Według niego stosunek strat w sprzęcie i personelu wynosi 5 do 1 na korzyść Rosji. – To, czego jesteśmy dziś świadkami, to konfrontacja między mocarstwem nuklearnym a krajem, który oczywiście jest wspierany przez Anglosasów, ale który nie ma znaczącego potencjału technicznego i ludzkiego – stwierdził.
– I nie sądzę, aby największą wadą Ukrainy była ilość sprzętu wojskowego, który, nawiasem mówiąc, nie zawsze jest wysokiej jakości, ponieważ Zachód zaopatruje Kijów w przestarzały sprzęt. Największą słabością Ukrainy są ludzie, a raczej ich brak. Jej najlepsi żołnierze już dawno nie żyją – powiedział francuski generał.
"Głównym celem USA nie jest zwycięstwo Ukrainy"

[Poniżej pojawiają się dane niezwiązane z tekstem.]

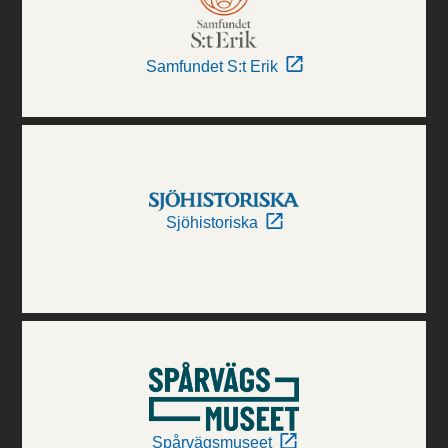
Samfundet S:t Erik
Sjöhistoriska
Spårvägsmuseet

Jego zdaniem, jeśli NATO nie włączy się bezpośrednio do konfliktu, "porażka Kijowa jest tylko kwestią czasu". – Polityka Zachodu polegająca na przedłużaniu konfliktu na Ukrainie prowadzi tylko do większej liczby ofiar – stwierdził Pinatel.
– Rozmowy o pomocy Ukrainie aż do zwycięstwa są całkowicie głupie i bezsensowne. Nic to nie da, a tylko zwiększy liczbę ofiar młodych Ukraińców i Rosjan. (...) Jednak USA i Europa nie przejmują się tym, ponieważ ich głównym celem nie jest zwycięstwo Ukrainy, ale osłabienie Rosji – powiedział.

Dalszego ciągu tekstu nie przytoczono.